LIVINGSTON -- What started as a backyard party between friends has grown into one of the parish’s most popular annual fundraisers.
And this year may have been the biggest yet.
A full course of mouthwatering gumbo, live music, dancing and children’s activities was served up to ticket buyers during Watson’s Ninth Annual Bird & Sausage Gumbo Cook-off on Saturday, Jan. 26.
The cook-off, aimed at raising money for local veterans programs, drew hundreds to the Livingston Parish Fairgrounds, where wisps of smoke from pots of freshly-brewed gumbo hung in the air for all to smell. The event featured 53 four-person teams, who arrived around 6 a.m. to begin preparations, all of which were done on site.
For $10 a ticket, people ate all the gumbo they could stomach, as well as a plethora of other savory dishes. Apart from the food, ticket buyers enjoyed a mobile video game unit, tours of the Red Barn Farm and a petting zoo. The cook-off also featured live music from local performers Psycho Jo, Chris LeBlanc, Ampersand and SunDanze Dunston.
All proceeds from the event will go toward two organizations, organizer Berlin Coxe said: Quad Vets, a homeless veterans facility in Hammond, and Mission 22, a non-profit organization dedicated to raising awareness of suicide among veterans.
This was the first year the cook-off was held at the Livingston Parish Fairgrounds, but Coxe doesn’t envision it being the last.
“This is the biggest and best one yet,” said Coxe, who organizes the event with his wife, Bobbi Jo Guerin. “It was the easiest setup, great parking, no muddy walkways, just smooth as glass. This was the place to be. If we had to, we could put another 50 cooks in here.
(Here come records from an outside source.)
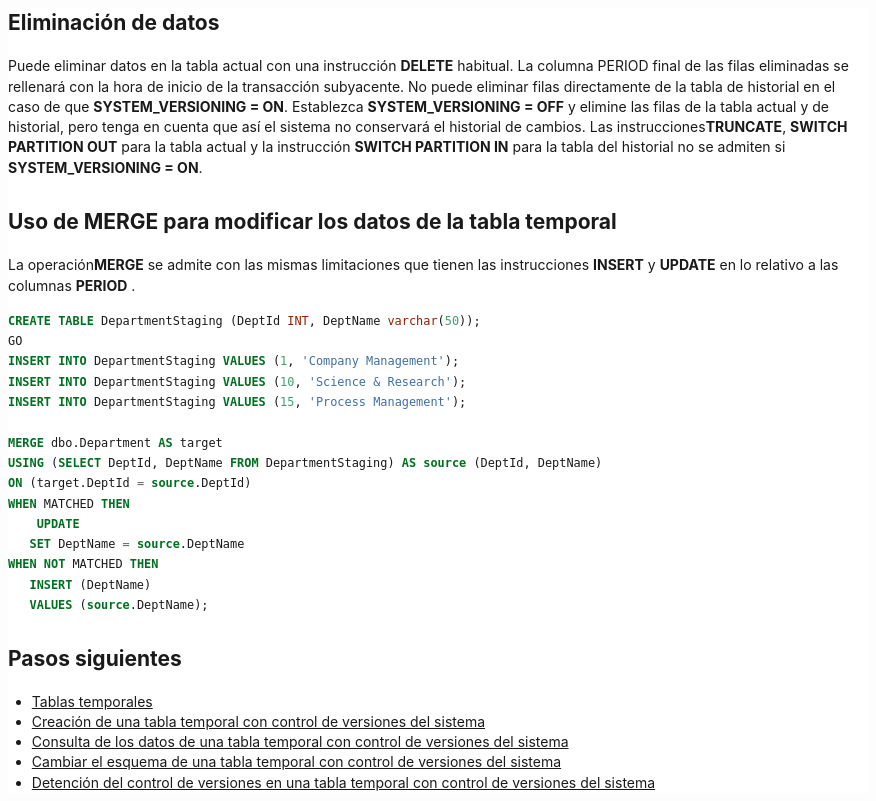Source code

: ## <a name="deleting-data"></a>Eliminación de datos

Puede eliminar datos en la tabla actual con una instrucción **DELETE** habitual. La columna PERIOD final de las filas eliminadas se rellenará con la hora de inicio de la transacción subyacente. No puede eliminar filas directamente de la tabla de historial en el caso de que **SYSTEM_VERSIONING = ON**. Establezca **SYSTEM_VERSIONING = OFF** y elimine las filas de la tabla actual y de historial, pero tenga en cuenta que así el sistema no conservará el historial de cambios. Las instrucciones**TRUNCATE**, **SWITCH PARTITION OUT** para la tabla actual y la instrucción **SWITCH PARTITION IN** para la tabla del historial no se admiten si **SYSTEM_VERSIONING = ON**.

## <a name="using-merge-to-modify-data-in-temporal-table"></a>Uso de MERGE para modificar los datos de la tabla temporal

La operación**MERGE** se admite con las mismas limitaciones que tienen las instrucciones **INSERT** y **UPDATE** en lo relativo a las columnas **PERIOD** .

```sql
CREATE TABLE DepartmentStaging (DeptId INT, DeptName varchar(50));
GO
INSERT INTO DepartmentStaging VALUES (1, 'Company Management');
INSERT INTO DepartmentStaging VALUES (10, 'Science & Research');
INSERT INTO DepartmentStaging VALUES (15, 'Process Management');

MERGE dbo.Department AS target
USING (SELECT DeptId, DeptName FROM DepartmentStaging) AS source (DeptId, DeptName)
ON (target.DeptId = source.DeptId)
WHEN MATCHED THEN
    UPDATE
   SET DeptName = source.DeptName
WHEN NOT MATCHED THEN
   INSERT (DeptName)
   VALUES (source.DeptName);
```

## <a name="next-steps"></a>Pasos siguientes

- [Tablas temporales](../../relational-databases/tables/temporal-tables.md)
- [Creación de una tabla temporal con control de versiones del sistema](../../relational-databases/tables/creating-a-system-versioned-temporal-table.md)
- [Consulta de los datos de una tabla temporal con control de versiones del sistema](../../relational-databases/tables/querying-data-in-a-system-versioned-temporal-table.md)
- [Cambiar el esquema de una tabla temporal con control de versiones del sistema](../../relational-databases/tables/changing-the-schema-of-a-system-versioned-temporal-table.md)
- [Detención del control de versiones en una tabla temporal con control de versiones del sistema](../../relational-databases/tables/stopping-system-versioning-on-a-system-versioned-temporal-table.md)
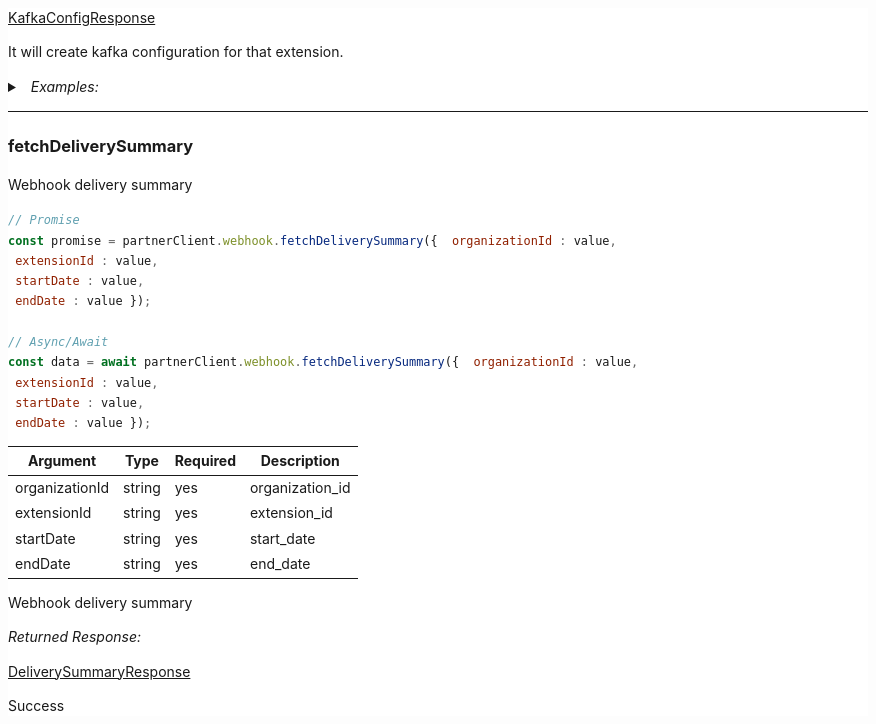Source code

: [KafkaConfigResponse](#KafkaConfigResponse)

It will create kafka configuration for that extension.




<details><summary><i>&nbsp; Examples:</i></summary></details>









---


### fetchDeliverySummary
Webhook delivery summary



```javascript
// Promise
const promise = partnerClient.webhook.fetchDeliverySummary({  organizationId : value,
 extensionId : value,
 startDate : value,
 endDate : value });

// Async/Await
const data = await partnerClient.webhook.fetchDeliverySummary({  organizationId : value,
 extensionId : value,
 startDate : value,
 endDate : value });
```





| Argument  |  Type  | Required | Description |
| --------- | -----  | -------- | ----------- | 
| organizationId | string | yes | organization_id |   
| extensionId | string | yes | extension_id |   
| startDate | string | yes | start_date |   
| endDate | string | yes | end_date |  



Webhook delivery summary

*Returned Response:*




[DeliverySummaryResponse](#DeliverySummaryResponse)

Success
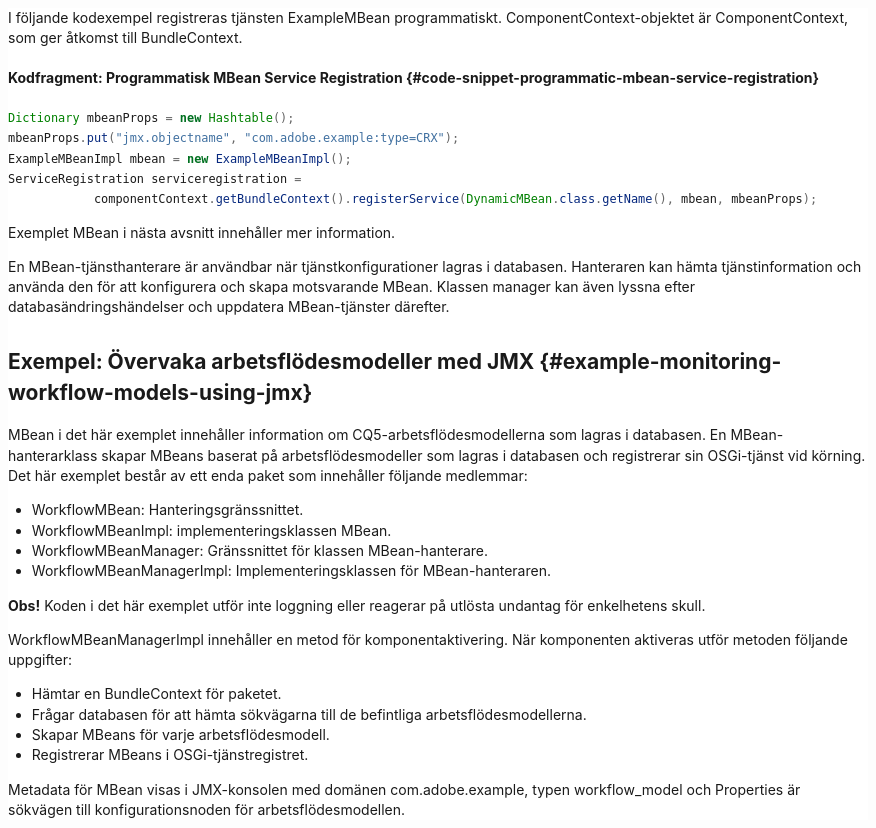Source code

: I följande kodexempel registreras tjänsten ExampleMBean programmatiskt. ComponentContext-objektet är ComponentContext, som ger åtkomst till BundleContext.

#### Kodfragment: Programmatisk MBean Service Registration {#code-snippet-programmatic-mbean-service-registration}

```java
Dictionary mbeanProps = new Hashtable();
mbeanProps.put("jmx.objectname", "com.adobe.example:type=CRX");
ExampleMBeanImpl mbean = new ExampleMBeanImpl();
ServiceRegistration serviceregistration =
            componentContext.getBundleContext().registerService(DynamicMBean.class.getName(), mbean, mbeanProps);
```

Exemplet MBean i nästa avsnitt innehåller mer information.

En MBean-tjänsthanterare är användbar när tjänstkonfigurationer lagras i databasen. Hanteraren kan hämta tjänstinformation och använda den för att konfigurera och skapa motsvarande MBean. Klassen manager kan även lyssna efter databasändringshändelser och uppdatera MBean-tjänster därefter.

## Exempel: Övervaka arbetsflödesmodeller med JMX {#example-monitoring-workflow-models-using-jmx}

MBean i det här exemplet innehåller information om CQ5-arbetsflödesmodellerna som lagras i databasen. En MBean-hanterarklass skapar MBeans baserat på arbetsflödesmodeller som lagras i databasen och registrerar sin OSGi-tjänst vid körning. Det här exemplet består av ett enda paket som innehåller följande medlemmar:

* WorkflowMBean: Hanteringsgränssnittet.
* WorkflowMBeanImpl: implementeringsklassen MBean.
* WorkflowMBeanManager: Gränssnittet för klassen MBean-hanterare.
* WorkflowMBeanManagerImpl: Implementeringsklassen för MBean-hanteraren.

**Obs!** Koden i det här exemplet utför inte loggning eller reagerar på utlösta undantag för enkelhetens skull.

WorkflowMBeanManagerImpl innehåller en metod för komponentaktivering. När komponenten aktiveras utför metoden följande uppgifter:

* Hämtar en BundleContext för paketet.
* Frågar databasen för att hämta sökvägarna till de befintliga arbetsflödesmodellerna.
* Skapar MBeans för varje arbetsflödesmodell.
* Registrerar MBeans i OSGi-tjänstregistret.

Metadata för MBean visas i JMX-konsolen med domänen com.adobe.example, typen workflow_model och Properties är sökvägen till konfigurationsnoden för arbetsflödesmodellen.
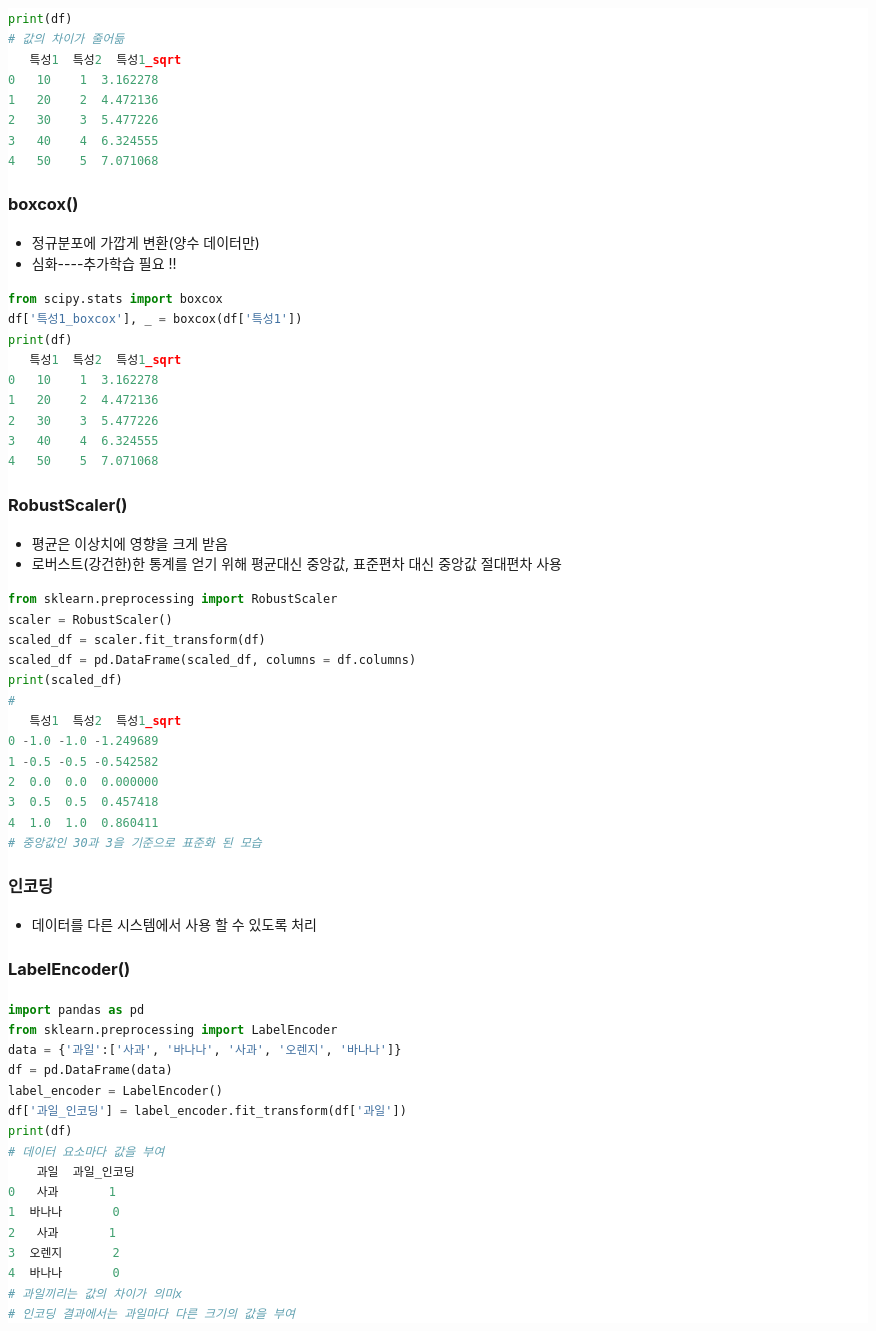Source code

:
 ```python
print(df)
# 값의 차이가 줄어듦
   특성1  특성2  특성1_sqrt
0   10    1  3.162278
1   20    2  4.472136
2   30    3  5.477226
3   40    4  6.324555
4   50    5  7.071068
```
### boxcox()
* 정규분포에 가깝게 변환(양수 데이터만)
* 심화----추가학습 필요 !!
```python
from scipy.stats import boxcox
df['특성1_boxcox'], _ = boxcox(df['특성1'])
print(df)
   특성1  특성2  특성1_sqrt
0   10    1  3.162278
1   20    2  4.472136
2   30    3  5.477226
3   40    4  6.324555
4   50    5  7.071068
```
### RobustScaler()
* 평균은 이상치에 영향을 크게 받음
* 로버스트(강건한)한 통계를 얻기 위해 평균대신 중앙값, 표준편차 대신 중앙값 절대편차 사용
```python
from sklearn.preprocessing import RobustScaler
scaler = RobustScaler()
scaled_df = scaler.fit_transform(df)
scaled_df = pd.DataFrame(scaled_df, columns = df.columns)
print(scaled_df)
#
   특성1  특성2  특성1_sqrt
0 -1.0 -1.0 -1.249689
1 -0.5 -0.5 -0.542582
2  0.0  0.0  0.000000
3  0.5  0.5  0.457418
4  1.0  1.0  0.860411
# 중앙값인 30과 3을 기준으로 표준화 된 모습
```
### 인코딩 
* 데이터를 다른 시스템에서 사용 할 수 있도록 처리
### LabelEncoder()
```python
import pandas as pd 
from sklearn.preprocessing import LabelEncoder
data = {'과일':['사과', '바나나', '사과', '오렌지', '바나나']}
df = pd.DataFrame(data)
label_encoder = LabelEncoder()
df['과일_인코딩'] = label_encoder.fit_transform(df['과일'])
print(df)
# 데이터 요소마다 값을 부여
    과일  과일_인코딩
0   사과       1
1  바나나       0
2   사과       1
3  오렌지       2
4  바나나       0
# 과일끼리는 값의 차이가 의미x 
# 인코딩 결과에서는 과일마다 다른 크기의 값을 부여 
```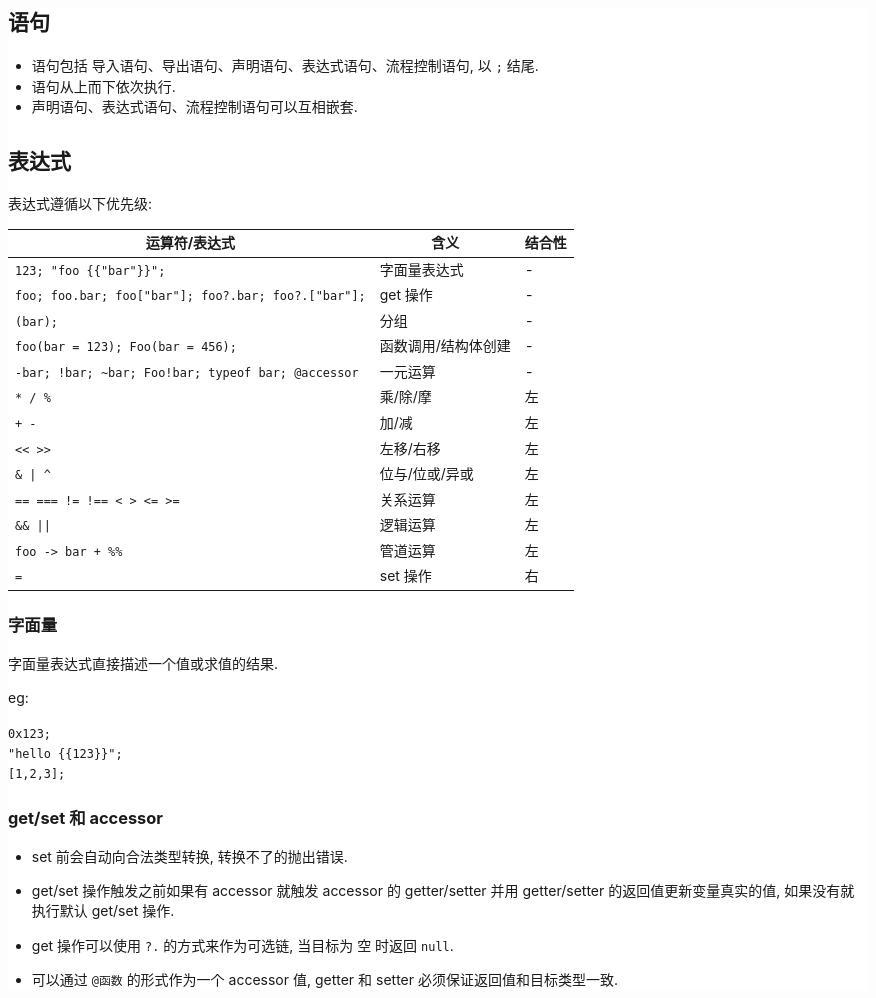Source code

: ## 语句

- 语句包括 导入语句、导出语句、声明语句、表达式语句、流程控制语句, 以 `;` 结尾.
- 语句从上而下依次执行.
- 声明语句、表达式语句、流程控制语句可以互相嵌套.

## 表达式

表达式遵循以下优先级:

| 运算符/表达式                                       | 含义                | 结合性 |
| --------------------------------------------------- | ------------------- | ------ |
| `123; "foo {{"bar"}}";`                             | 字面量表达式        | -      |
| `foo; foo.bar; foo["bar"]; foo?.bar; foo?.["bar"];` | get 操作            | -      |
| `(bar);`                                            | 分组                | -      |
| `foo(bar = 123); Foo(bar = 456);`                   | 函数调用/结构体创建 | -      |
| `-bar; !bar; ~bar; Foo!bar; typeof bar; @accessor`  | 一元运算            | -      |
| `* / %`                                             | 乘/除/摩            | 左     |
| `+ -`                                               | 加/减               | 左     |
| `<< >>`                                             | 左移/右移           | 左     |
| `& \| ^`                                            | 位与/位或/异或      | 左     |
| `== === != !== < > <= >=`                           | 关系运算            | 左     |
| `&& \|\|`                                           | 逻辑运算            | 左     |
| `foo -> bar + %%`                                   | 管道运算            | 左     |
| `=`                                                 | set 操作            | 右     |

### 字面量

字面量表达式直接描述一个值或求值的结果.

eg:

```
0x123;
"hello {{123}}";
[1,2,3];
```

### get/set 和 accessor

- set 前会自动向合法类型转换, 转换不了的抛出错误.
- get/set 操作触发之前如果有 accessor 就触发 accessor 的 getter/setter 并用 getter/setter 的返回值更新变量真实的值, 如果没有就执行默认 get/set 操作.
- get 操作可以使用 `?.` 的方式来作为可选链, 当目标为 空 时返回 `null`.
- 可以通过 `@函数` 的形式作为一个 accessor 值, getter 和 setter 必须保证返回值和目标类型一致.


  [String]: U8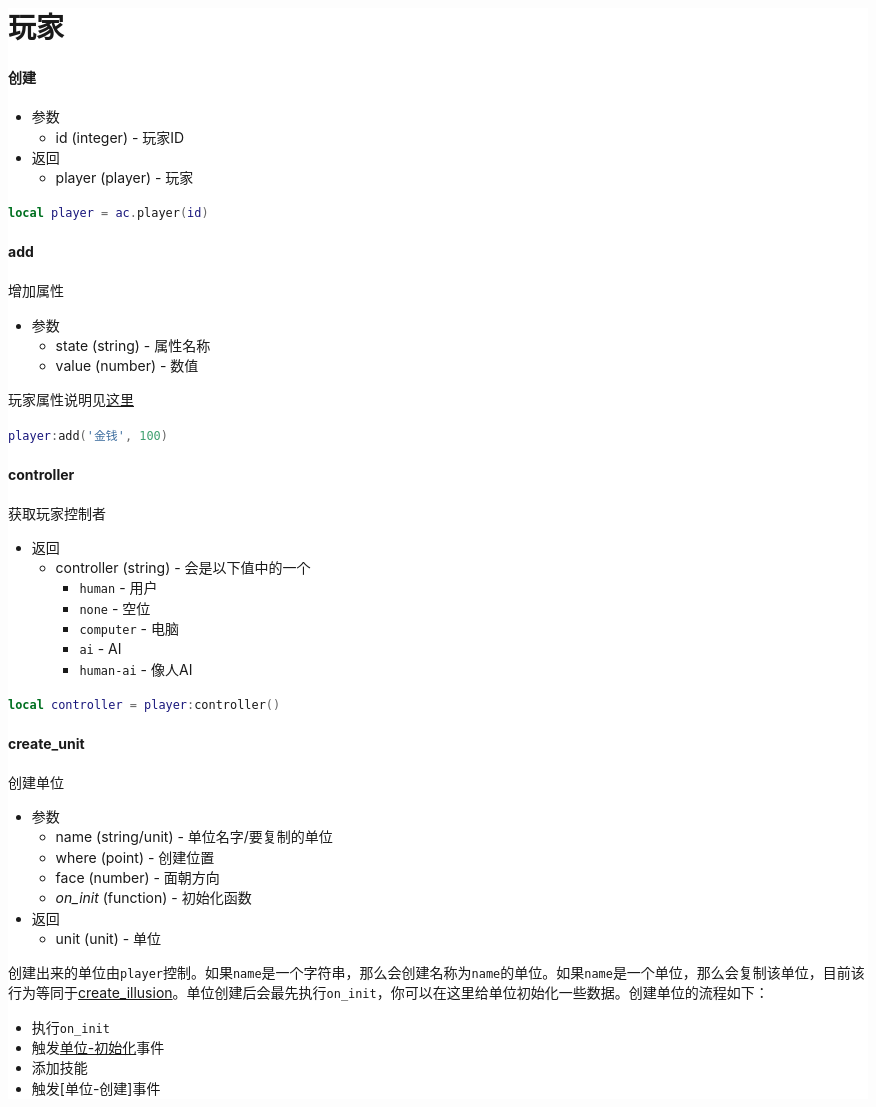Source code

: # 玩家

#### 创建
* 参数
    * id (integer) - 玩家ID
* 返回
    * player (player) - 玩家

```lua
local player = ac.player(id)
```

#### add
增加属性

* 参数
    * state (string) - 属性名称
    * value (number) - 数值

玩家属性说明见[这里][玩家属性]

```lua
player:add('金钱', 100)
```

#### controller
获取玩家控制者

* 返回
    * controller (string) - 会是以下值中的一个
        + `human` - 用户
        + `none` - 空位
        + `computer` - 电脑
        + `ai` - AI
        + `human-ai` - 像人AI

```lua
local controller = player:controller()
```

#### create_unit
创建单位

* 参数
    * name (string/unit) - 单位名字/要复制的单位
    * where (point) - 创建位置
    * face (number) - 面朝方向
    * *on_init* (function) - 初始化函数
* 返回
    * unit (unit) - 单位

创建出来的单位由`player`控制。如果`name`是一个字符串，那么会创建名称为`name`的单位。如果`name`是一个单位，那么会复制该单位，目前该行为等同于[create_illusion]。单位创建后会最先执行`on_init`，你可以在这里给单位初始化一些数据。创建单位的流程如下：
+ 执行`on_init`
+ 触发[单位-初始化]事件
+ 添加技能
+ 触发[单位-创建]事件


[玩家属性]: /ac/player/attribute
[create_illusion]: /ac/api/unit?id=create_illusion
[单位-初始化]: 404
[config]: 404
[特效]: /ac/api/effect
[闪电]: /ac/api/lightning
[event]: /ac/api/event
[玩家的英雄]: /ac/player/玩家的英雄
[lock_camera]: /ac/api/player?id=lock_camera
[unlock_camera]: /ac/api/player?id=unlock_camera
[move_camera]: /ac/api/player?id=move_camera
[消息格式化]: /ac/player/消息格式化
This is home right here.”
The cook-off has undergone many changes since Coxe and Guerin started it as a small neighborhood celebration nine years ago.
It was held at Guerin’s home the first two years, but a crowd of more than 500 the second year forced the couple to find a bigger venue for their “little get-together.” The event moved to Double D’s Daiquiris for the next five years before being relocated to the Live Oak Sports Complex last year.
This year, Coxe and Guerin made the decision to move it to the fairgrounds, which provided all the necessary ingredients to put on a large-scale event.
“It’s a lot better here,” Coxe said. “We hated moving it out of Watson, but there’s only so many places you can have this because it’s grown so much.”
Britt Richard, who has attended the cook-off every year it’s been held, still remembers gathering in Guerin’s backyard for the first one nine years ago. Like the organizers, he never imagined how big it would get.
“It was just 10 of us cooking in the backyard back then,” Richard said as he poured a serving of chicken and sausage gumbo prepared by his cooking team, Crew Da Cooyon. “Now look at it.”
As the cook-off has grown in popularity, so, too, has its purpose and reach.
The couple turned the event into a fundraiser in its second year, donating about $3,000 to St. Jude Children’s Research Hospital and the Wounded Warrior Project, Coxe said. The next two years, about $16,000 was raised for the Raven Outreach Center, a non-profit organization in Baton Rouge that provides housing for homeless veterans.
Since then, proceeds have gone toward Quad Vets Transitional Housing Program, which helps veterans rehabilitate their lives by offering housing, meals, employment assistance, transportation, education, life skills and financial training, among other programs. The cook-off has raised roughly $30,000 for Quad Vets, Coxe said.
This year, Coxe and Guerin added to the mix Mission 22, a national organization named after the alarming suicide rate among veterans. According to Mission 22’s website, more than 20 veterans take their own lives every day.
Sean Davis, the Louisiana state leader for Mission 22, told cook-off attendees he was one of those veterans who suffered from suicidal thoughts. After serving in Iraq and Hurricane Katrina, Davis said he “turned to the bottle” for 10 years and had “numerous” failed suicide attempts.
“Then I kept remembering what my troop commander told me: ‘If you’re not 100 percent trying to fix the problem, you’re part of the problem,’” Davis recalled. “I saw the devastation I caused my family and friends. I’ve spent my life working with veterans since.”
Davis thanked those present for their contributions to the organization, which provides a one-year therapy program that is specifically tailored to each veteran.
Though gumbo is what started the cook-out, Coxe said it is no longer the reason for it.
“I tell these cooks every year that their gumbo is important, but it ain’t really about the food,” Coxe said. “It’s about raising money for these veterans.
“It take us to help these men and women,” Coxe said later. “These people fought our fight. They stared down the gun for us. We shouldn’t turn our backs on them, we should support them. They deserve whatever we can do for them. They’ve earned it.”